Motherhood and guilt. They seem to go hand in hand. From the first moment you realise you are pregnant and then remember that you got really pissed at that wedding two weeks ago - the guilt begins.
There's a never ending ebb and flow to it, and nothing, NOTHING, is too insignificant to bring it on.
You don't do crafts with them because you can't bear the mess.
You didn't sign them up to after-school sports because you couldn't face yet another collection time.
You go to work so are depriving them of the joys of a stay at home mum.
You don't go to work so are depriving them of a strong role model.
You're too shouty.
You feed them pasta every day because that's all they'll eat.
They never learnt guitar.
They watch too much TV.
And spend too much time on screens.
Which you aren't properly monitoring.
Because you spend too much time on screens.
You went out last night.
You can't afford to bring them on holiday.
You spoil them too much.
But you don't play with them enough.
You're too impatient.
Your house is too small.
You don't bake.
On and on and on it goes, an endless cycle in your head. Each age and stage brings different triggers but it never, ever abates.

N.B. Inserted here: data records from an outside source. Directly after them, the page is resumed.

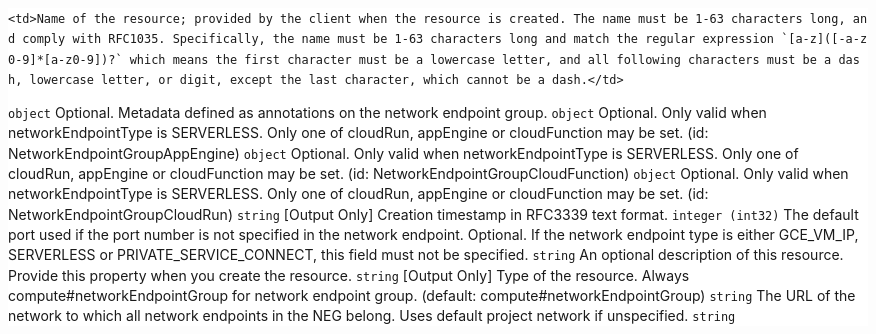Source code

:     <td>Name of the resource; provided by the client when the resource is created. The name must be 1-63 characters long, and comply with RFC1035. Specifically, the name must be 1-63 characters long and match the regular expression `[a-z]([-a-z0-9]*[a-z0-9])?` which means the first character must be a lowercase letter, and all following characters must be a dash, lowercase letter, or digit, except the last character, which cannot be a dash.</td>
</tr>
<tr>
    <td><CopyableCode code="annotations" /></td>
    <td><code>object</code></td>
    <td>Optional. Metadata defined as annotations on the network endpoint group.</td>
</tr>
<tr>
    <td><CopyableCode code="appEngine" /></td>
    <td><code>object</code></td>
    <td>Optional. Only valid when networkEndpointType is SERVERLESS. Only one of cloudRun, appEngine or cloudFunction may be set. (id: NetworkEndpointGroupAppEngine)</td>
</tr>
<tr>
    <td><CopyableCode code="cloudFunction" /></td>
    <td><code>object</code></td>
    <td>Optional. Only valid when networkEndpointType is SERVERLESS. Only one of cloudRun, appEngine or cloudFunction may be set. (id: NetworkEndpointGroupCloudFunction)</td>
</tr>
<tr>
    <td><CopyableCode code="cloudRun" /></td>
    <td><code>object</code></td>
    <td>Optional. Only valid when networkEndpointType is SERVERLESS. Only one of cloudRun, appEngine or cloudFunction may be set. (id: NetworkEndpointGroupCloudRun)</td>
</tr>
<tr>
    <td><CopyableCode code="creationTimestamp" /></td>
    <td><code>string</code></td>
    <td>[Output Only] Creation timestamp in RFC3339 text format.</td>
</tr>
<tr>
    <td><CopyableCode code="defaultPort" /></td>
    <td><code>integer (int32)</code></td>
    <td>The default port used if the port number is not specified in the network endpoint. Optional. If the network endpoint type is either GCE_VM_IP, SERVERLESS or PRIVATE_SERVICE_CONNECT, this field must not be specified.</td>
</tr>
<tr>
    <td><CopyableCode code="description" /></td>
    <td><code>string</code></td>
    <td>An optional description of this resource. Provide this property when you create the resource.</td>
</tr>
<tr>
    <td><CopyableCode code="kind" /></td>
    <td><code>string</code></td>
    <td>[Output Only] Type of the resource. Always compute#networkEndpointGroup for network endpoint group. (default: compute#networkEndpointGroup)</td>
</tr>
<tr>
    <td><CopyableCode code="network" /></td>
    <td><code>string</code></td>
    <td>The URL of the network to which all network endpoints in the NEG belong. Uses default project network if unspecified.</td>
</tr>
<tr>
    <td><CopyableCode code="networkEndpointType" /></td>
    <td><code>string</code></td>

Sometimes though, something big happens that puts all the other little things in perspective. And surprisingly it can change that never-ending carousel of guilt.
For me it came over two years ago when I was separating from their dad, a thing so momentous for a child that as a parent you could get buried under the weight of the guilt. Everything your children do and feel and say suddenly gets referred back to that fact, so that it becomes the go-to query for all of their behaviour. Is that why they are acting up \ angry \ withdrawn \ anxious \ tearful? Cue guilt-fest.

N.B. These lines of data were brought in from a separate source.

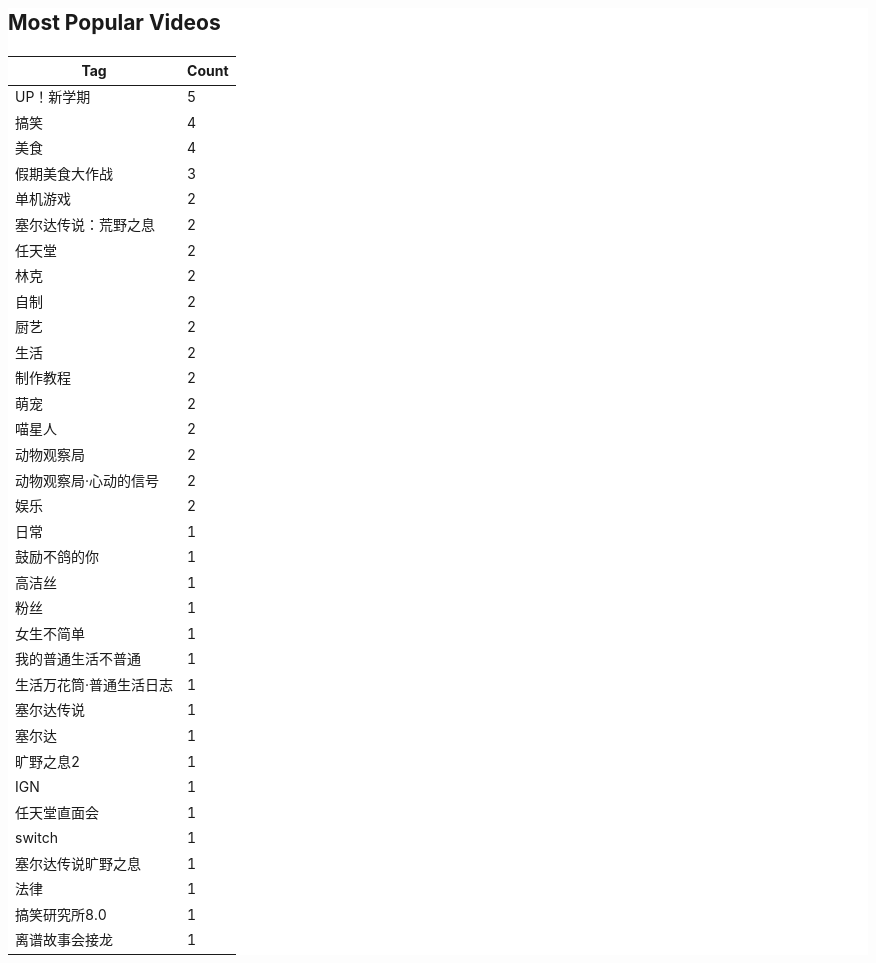 
## Most Popular Videos
| Tag | Count |
| --- | --- |
| UP！新学期 | 5 |
| 搞笑 | 4 |
| 美食 | 4 |
| 假期美食大作战 | 3 |
| 单机游戏 | 2 |
| 塞尔达传说：荒野之息 | 2 |
| 任天堂 | 2 |
| 林克 | 2 |
| 自制 | 2 |
| 厨艺 | 2 |
| 生活 | 2 |
| 制作教程 | 2 |
| 萌宠 | 2 |
| 喵星人 | 2 |
| 动物观察局 | 2 |
| 动物观察局·心动的信号 | 2 |
| 娱乐 | 2 |
| 日常 | 1 |
| 鼓励不鸽的你 | 1 |
| 高洁丝 | 1 |
| 粉丝 | 1 |
| 女生不简单 | 1 |
| 我的普通生活不普通 | 1 |
| 生活万花筒·普通生活日志 | 1 |
| 塞尔达传说 | 1 |
| 塞尔达 | 1 |
| 旷野之息2 | 1 |
| IGN | 1 |
| 任天堂直面会 | 1 |
| switch | 1 |
| 塞尔达传说旷野之息 | 1 |
| 法律 | 1 |
| 搞笑研究所8.0 | 1 |
| 离谱故事会接龙 | 1 |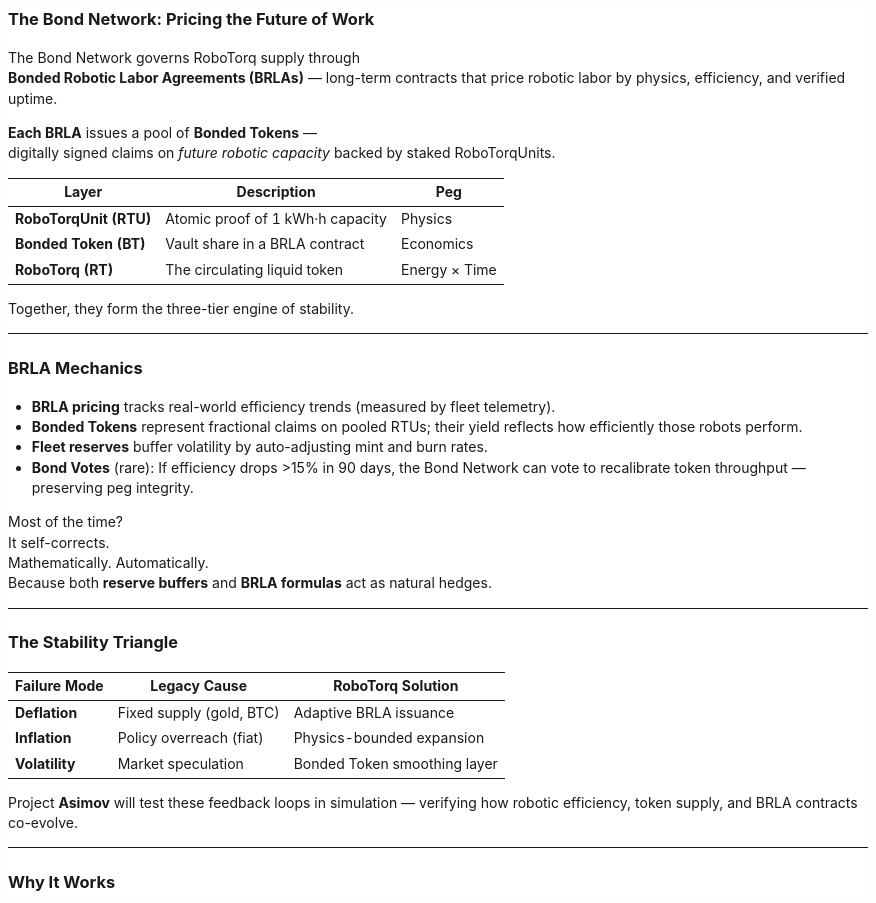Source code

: ### The Bond Network: Pricing the Future of Work

The Bond Network governs RoboTorq supply through  
**Bonded Robotic Labor Agreements (BRLAs)** — long-term contracts that price robotic labor by physics, efficiency, and verified uptime.  

**Each BRLA** issues a pool of **Bonded Tokens** —  
digitally signed claims on *future robotic capacity* backed by staked RoboTorqUnits.

| Layer | Description | Peg |
|-------|--------------|-----|
| **RoboTorqUnit (RTU)** | Atomic proof of 1 kWh·h capacity | Physics |
| **Bonded Token (BT)** | Vault share in a BRLA contract | Economics |
| **RoboTorq (RT)** | The circulating liquid token | Energy × Time |

Together, they form the three-tier engine of stability.  

---

### BRLA Mechanics

- **BRLA pricing** tracks real-world efficiency trends (measured by fleet telemetry).  
- **Bonded Tokens** represent fractional claims on pooled RTUs; their yield reflects how efficiently those robots perform.  
- **Fleet reserves** buffer volatility by auto-adjusting mint and burn rates.  
- **Bond Votes** (rare): If efficiency drops >15% in 90 days, the Bond Network can vote to recalibrate token throughput — preserving peg integrity.  

Most of the time?  
It self-corrects.  
Mathematically. Automatically.  
Because both **reserve buffers** and **BRLA formulas** act as natural hedges.

---

### The Stability Triangle

| Failure Mode | Legacy Cause | RoboTorq Solution |
|---------------|--------------|-------------------|
| **Deflation** | Fixed supply (gold, BTC) | Adaptive BRLA issuance |
| **Inflation** | Policy overreach (fiat) | Physics-bounded expansion |
| **Volatility** | Market speculation | Bonded Token smoothing layer |

Project **Asimov** will test these feedback loops in simulation — verifying how robotic efficiency, token supply, and BRLA contracts co-evolve.

---

### Why It Works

Of course you could beat yourself up with it forever if you wanted to, but a wise friend told me right at the start of my journey not to bother.

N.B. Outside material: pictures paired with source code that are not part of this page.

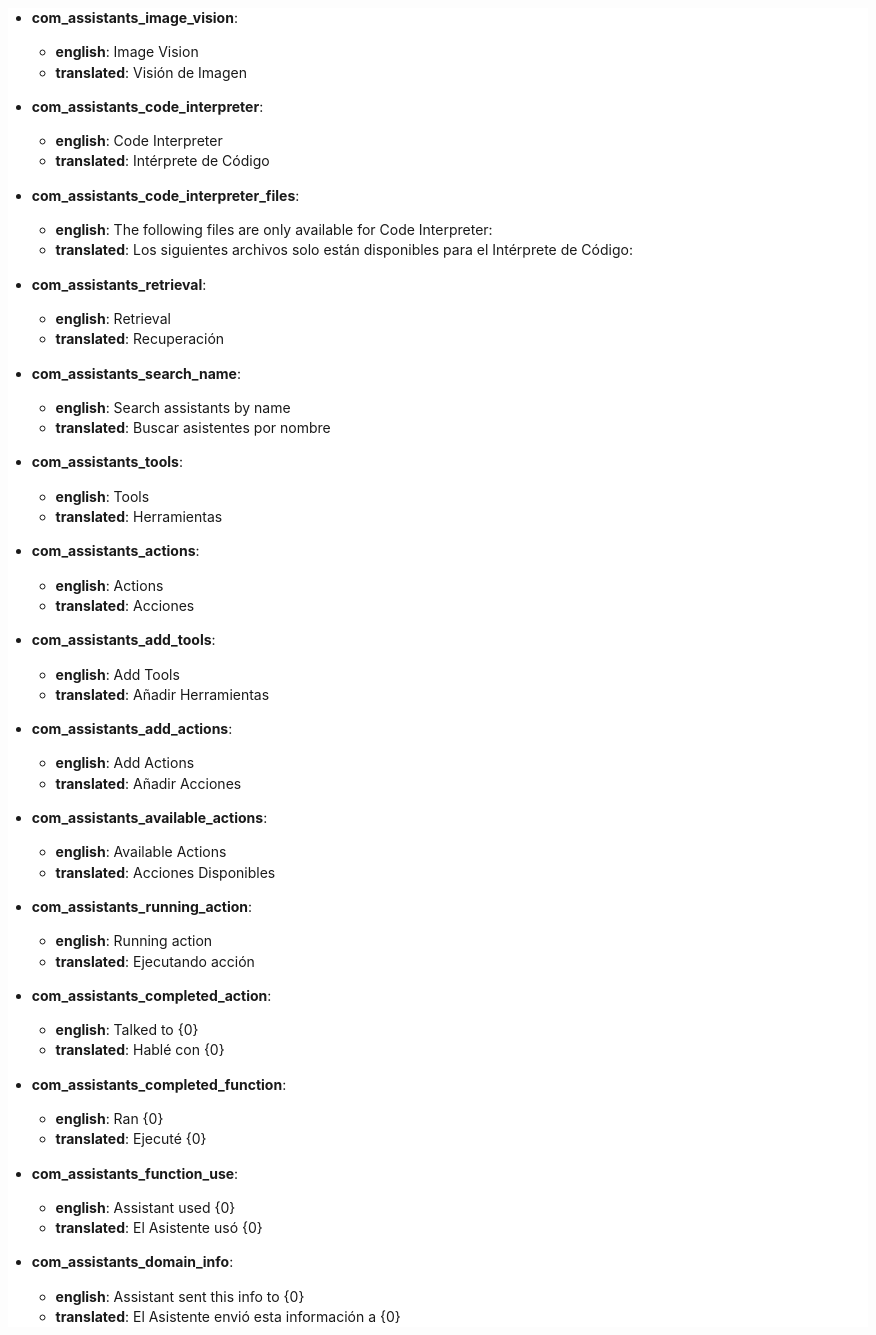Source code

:- **com_assistants_image_vision**:
  - **english**: Image Vision
  - **translated**: Visión de Imagen

- **com_assistants_code_interpreter**:
  - **english**: Code Interpreter
  - **translated**: Intérprete de Código

- **com_assistants_code_interpreter_files**:
  - **english**: The following files are only available for Code Interpreter:
  - **translated**: Los siguientes archivos solo están disponibles para el Intérprete de Código:

- **com_assistants_retrieval**:
  - **english**: Retrieval
  - **translated**: Recuperación

- **com_assistants_search_name**:
  - **english**: Search assistants by name
  - **translated**: Buscar asistentes por nombre

- **com_assistants_tools**:
  - **english**: Tools
  - **translated**: Herramientas

- **com_assistants_actions**:
  - **english**: Actions
  - **translated**: Acciones

- **com_assistants_add_tools**:
  - **english**: Add Tools
  - **translated**: Añadir Herramientas

- **com_assistants_add_actions**:
  - **english**: Add Actions
  - **translated**: Añadir Acciones

- **com_assistants_available_actions**:
  - **english**: Available Actions
  - **translated**: Acciones Disponibles

- **com_assistants_running_action**:
  - **english**: Running action
  - **translated**: Ejecutando acción

- **com_assistants_completed_action**:
  - **english**: Talked to {0}
  - **translated**: Hablé con {0}

- **com_assistants_completed_function**:
  - **english**: Ran {0}
  - **translated**: Ejecuté {0}

- **com_assistants_function_use**:
  - **english**: Assistant used {0}
  - **translated**: El Asistente usó {0}

- **com_assistants_domain_info**:
  - **english**: Assistant sent this info to {0}
  - **translated**: El Asistente envió esta información a {0}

She impressed upon me that as long as children have unconditional love and are supported and hugged and smothered in that love, then they will be fine.
So you can be stressed and grumpy and shouty at times, you can be separated or unemployed or too goddamn tired to smile, but then, when you all cuddle up on the sofa and spend the next
20 minutes looking into each others eyes trying to come up with something bigger than all the grains of sand on every beach in the universe to explain how much you love each other - then you realise that they will be ok. Because you know you love them. And they know you love them.
And nothing else is really that important after all.